§ **Problem details**: Below are the entries; output exactly the lines from the one containing "mouse_move(689, 245)" through the final line, inclusive.
───── Input records ─────
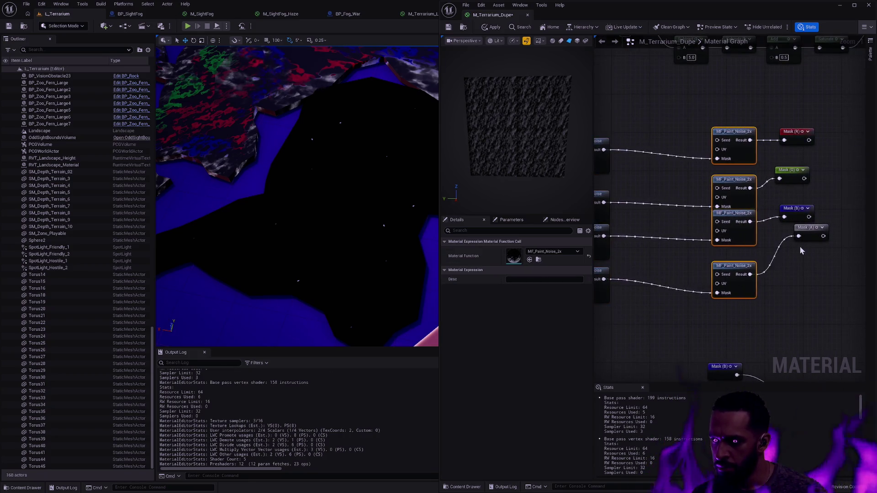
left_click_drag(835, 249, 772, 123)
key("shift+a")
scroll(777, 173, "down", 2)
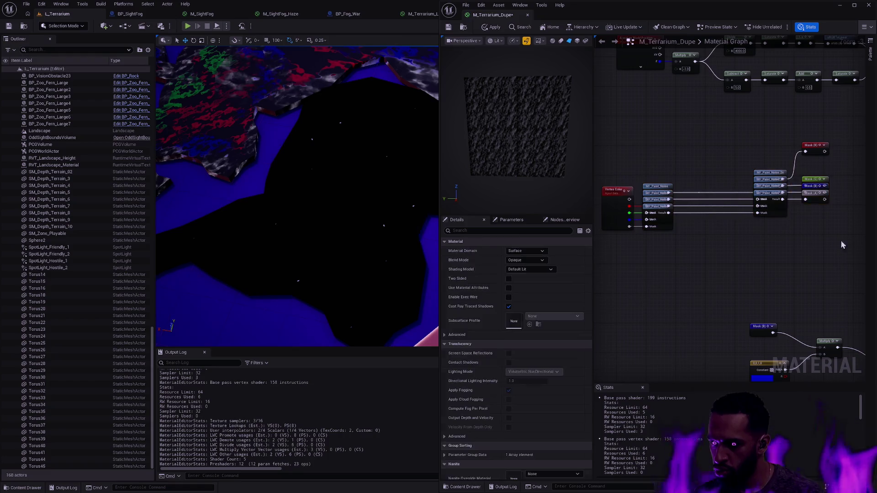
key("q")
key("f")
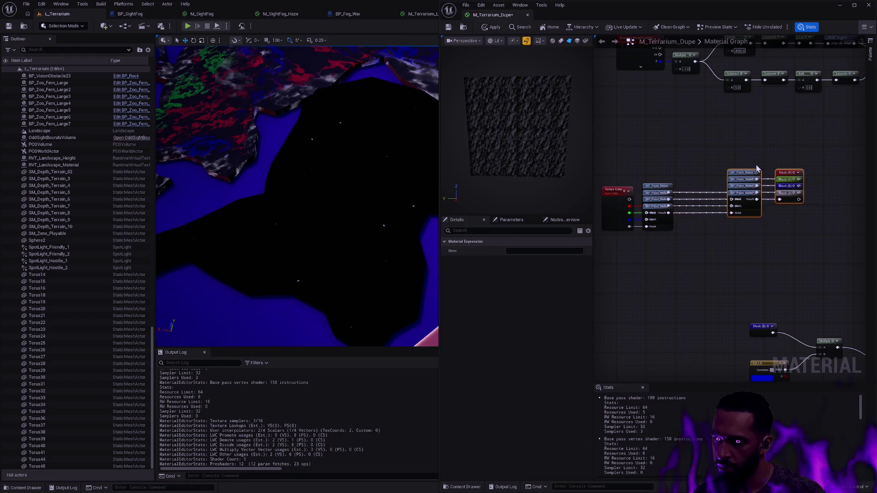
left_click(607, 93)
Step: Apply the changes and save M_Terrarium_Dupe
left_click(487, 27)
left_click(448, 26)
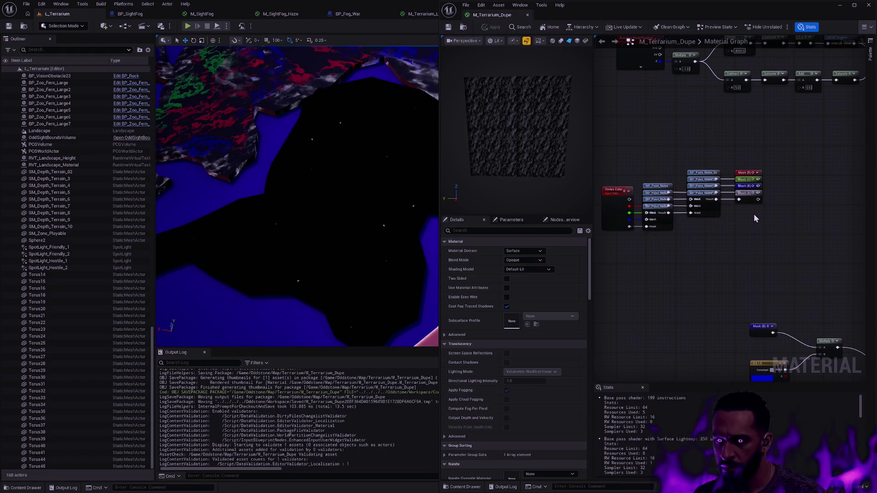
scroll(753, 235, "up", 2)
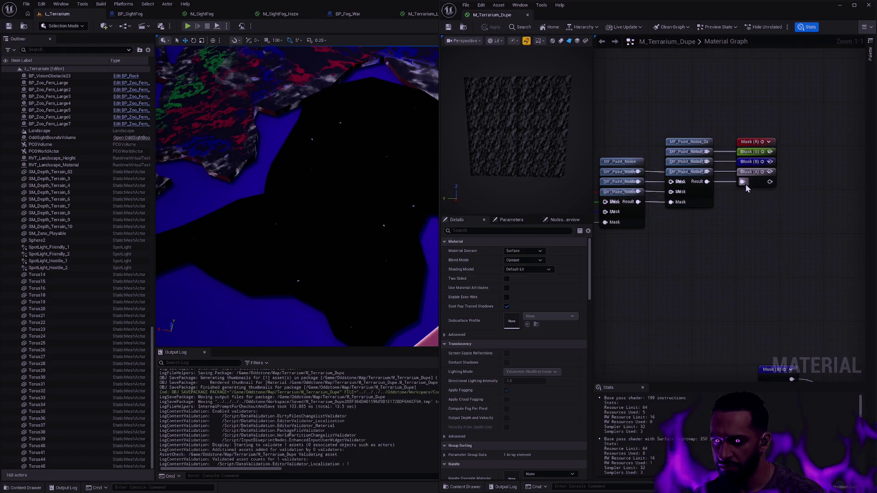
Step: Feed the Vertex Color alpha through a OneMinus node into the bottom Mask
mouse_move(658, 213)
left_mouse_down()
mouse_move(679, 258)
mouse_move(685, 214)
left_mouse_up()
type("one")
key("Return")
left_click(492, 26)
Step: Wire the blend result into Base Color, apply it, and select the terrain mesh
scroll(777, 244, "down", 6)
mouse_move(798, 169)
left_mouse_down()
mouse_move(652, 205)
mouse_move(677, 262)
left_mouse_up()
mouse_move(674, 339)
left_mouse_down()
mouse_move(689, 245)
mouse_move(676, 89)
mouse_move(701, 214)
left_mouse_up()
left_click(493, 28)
─────
§ **Solution**:
mouse_move(689, 245)
mouse_move(676, 89)
mouse_move(701, 214)
left_mouse_up()
left_click(493, 28)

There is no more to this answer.